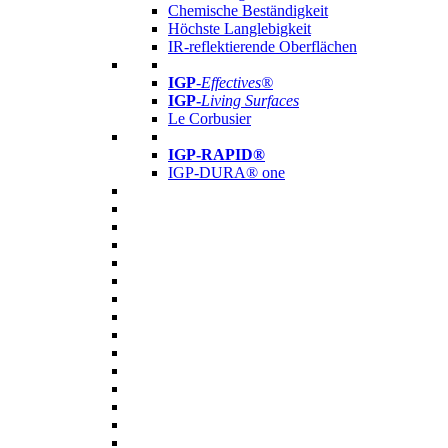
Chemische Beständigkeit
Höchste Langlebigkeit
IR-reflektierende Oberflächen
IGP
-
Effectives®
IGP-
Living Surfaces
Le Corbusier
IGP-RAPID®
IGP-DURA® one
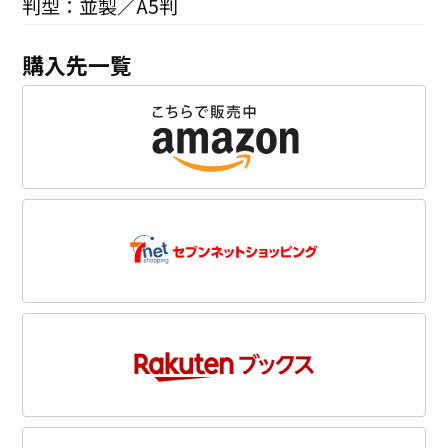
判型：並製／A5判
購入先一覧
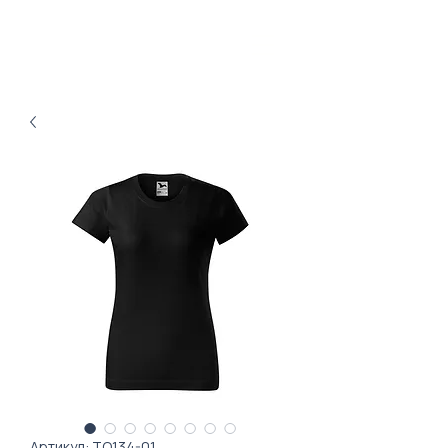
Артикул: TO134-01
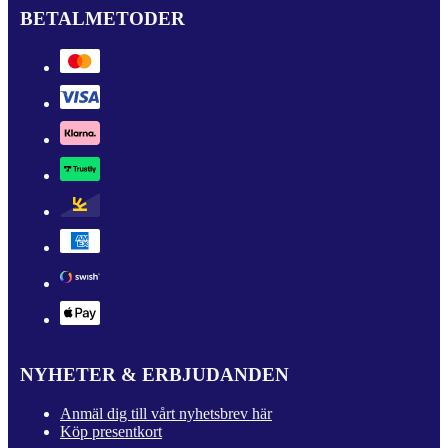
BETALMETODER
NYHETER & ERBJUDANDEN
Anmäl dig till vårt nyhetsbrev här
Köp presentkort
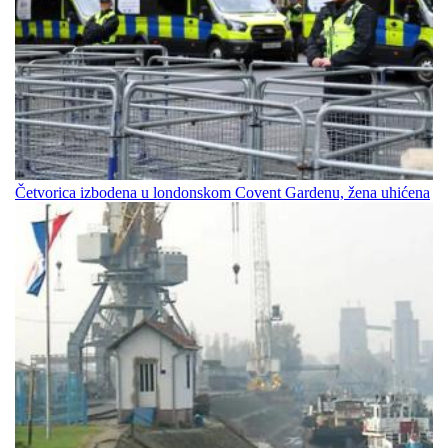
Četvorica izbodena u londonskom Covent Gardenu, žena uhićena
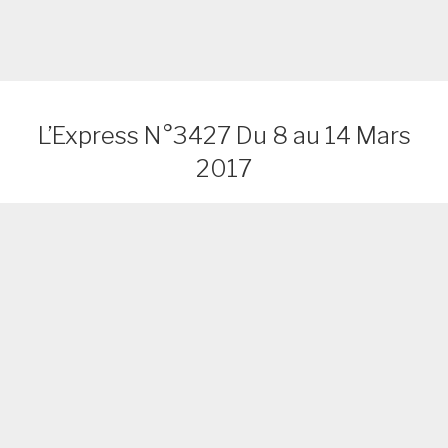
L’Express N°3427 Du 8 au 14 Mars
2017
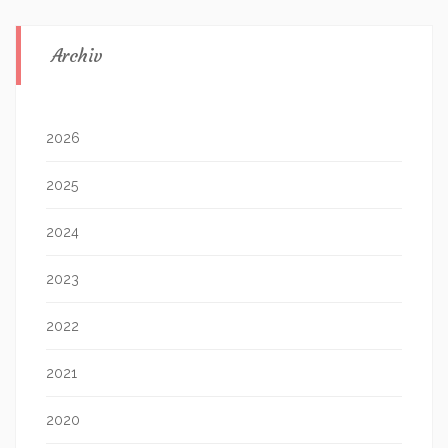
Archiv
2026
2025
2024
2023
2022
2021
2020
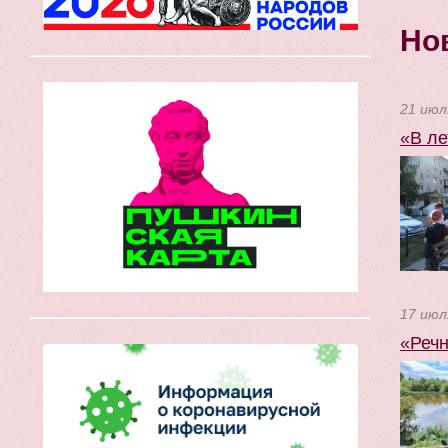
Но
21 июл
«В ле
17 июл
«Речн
——————
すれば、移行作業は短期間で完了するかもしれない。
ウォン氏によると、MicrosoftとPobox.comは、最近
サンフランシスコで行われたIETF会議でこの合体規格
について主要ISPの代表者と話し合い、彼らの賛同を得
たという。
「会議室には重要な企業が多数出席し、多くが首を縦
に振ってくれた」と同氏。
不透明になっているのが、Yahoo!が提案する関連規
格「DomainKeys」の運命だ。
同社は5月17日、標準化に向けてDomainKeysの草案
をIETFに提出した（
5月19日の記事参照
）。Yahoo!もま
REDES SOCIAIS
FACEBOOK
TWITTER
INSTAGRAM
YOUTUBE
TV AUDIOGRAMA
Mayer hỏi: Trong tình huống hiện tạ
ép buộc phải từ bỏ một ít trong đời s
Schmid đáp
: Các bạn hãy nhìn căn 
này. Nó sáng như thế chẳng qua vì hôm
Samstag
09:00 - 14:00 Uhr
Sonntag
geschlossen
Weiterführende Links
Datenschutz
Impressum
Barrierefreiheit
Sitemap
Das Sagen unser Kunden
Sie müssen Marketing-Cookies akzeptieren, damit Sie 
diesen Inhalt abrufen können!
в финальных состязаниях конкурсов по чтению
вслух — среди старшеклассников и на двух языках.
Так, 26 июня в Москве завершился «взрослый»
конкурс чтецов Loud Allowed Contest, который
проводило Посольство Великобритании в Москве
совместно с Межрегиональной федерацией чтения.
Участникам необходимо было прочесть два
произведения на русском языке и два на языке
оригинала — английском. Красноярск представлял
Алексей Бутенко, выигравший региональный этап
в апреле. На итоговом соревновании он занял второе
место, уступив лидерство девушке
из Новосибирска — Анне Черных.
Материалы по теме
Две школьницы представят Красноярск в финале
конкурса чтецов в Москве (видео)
——————
This exercise needs every line of the listing that contains the word "Москве".

Так, 26 июня в Москве завершился «взрослый»
проводило Посольство Великобритании в Москве
конкурса чтецов в Москве (видео)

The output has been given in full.